Hepatitis A – Hep A infection is commonly asymptomatic throughout much of the tropics, the result of which is a long-lasting immunity in adult populations. Some countries experience less childhood exposure than that historically, which can cause epidemics in adults. Vaccines are available to provide long-lasting immunisation.
Hepatitis B – Acute Hep B patients are more likely to experience generalised arthralgia and rashes than patients infected with the other Hepatitis viruses. HBV infection causes 1 – 2 million deaths per year, mainly as a result of the sequelae of chronic liver disease and hepatocellular carcinoma.
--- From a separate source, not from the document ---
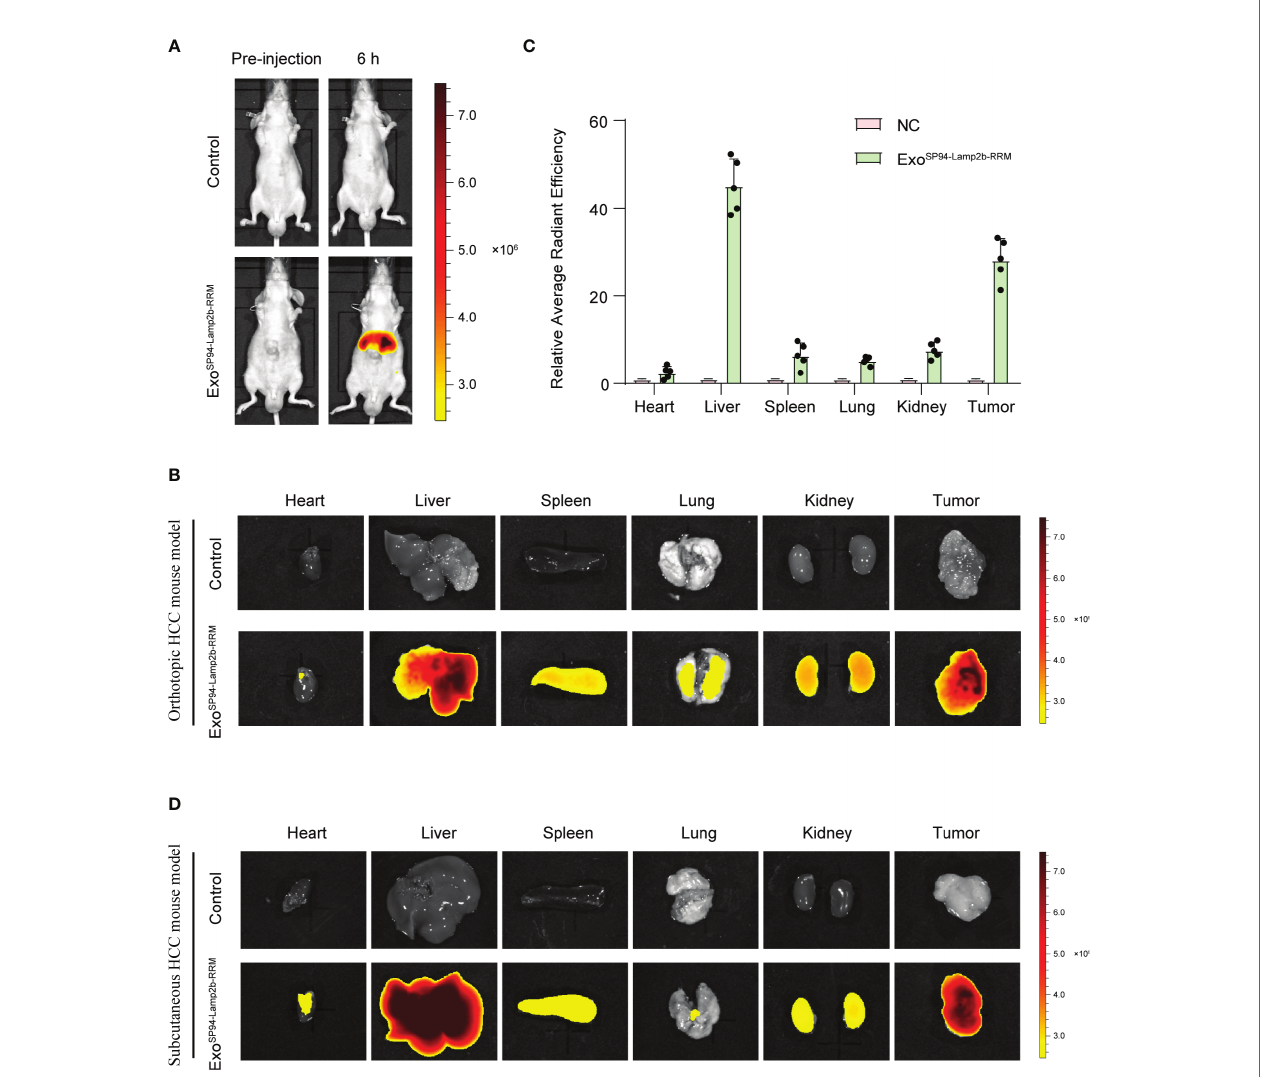
FIGURE 6 | SP94-Lamp2b-RRM-functionalized exosomes could ef fi ciently target HCC in vivo. ( A – C ) Sorafenib-resistant HepG-2 cells were orthotopically inoculated into the left liver lobes of nude mice. SP94-Lamp2b-RRM-functionalized exosomes (100 m g) were injected into nude mice via tail vein. (A) Mice were evaluated with a fl uorescent live imaging system 6 h after injection. (B) Representative ex vivo fl uorescence images of DiR-labeled exosomes in the main organs and HCC tissues. (C) Relative fl uorescence intensity of DiR-labeled exosomes in different organs and liver cancer tissues. (D) Sorafenib-resistant HepG-2 cells were subcutaneously inoculated on the left backs of mice. SP94-Lamp2b-RRM-functionalized exosomes were loaded with DiR, and 100 m g of exosomes was injected into mice via tail vein. Different organs and tumors were harvested to conduct fl uorescence imaging. (C) The data are shown as the means ± S.E. M;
Perinatal or infant mass immunisation programmes have helped to prevent many such sequalae of chronic liver disease, thus minimising the number of deaths.
Hepatitis C – Rarely is Hep C the cause of acute disease, but Hep C is a major cause of chronic liver disease in the tropics, particularly in regions with uncontrolled reuse of needles and IV blood transfusions. Unfortunately, there is no vaccine for Hep C.
Hepatitis D – Formerly known as delta hepatitis, this virus can only infect individuals who have acute hepatitis B or chronic HBV carriers. Patients who are infected by hepatitis B and C at the same time – co-infection – how no further clinical manifestations than Hep B alone. However, when ‘superinfection’ occurs, with chronic HBV carries who later aquire acute Hep D infection, fulminant hepatitis results with a high mortality rate. It is prevented by immunisation against hepatitis B.
Hepatitis E – Spread by the faeco-oral route (as is Hep A primarily), usually by contamination of water supplies. Hep E is a common cause of acute sporadic and epidemic hepatitis with high mortality in pregnant women.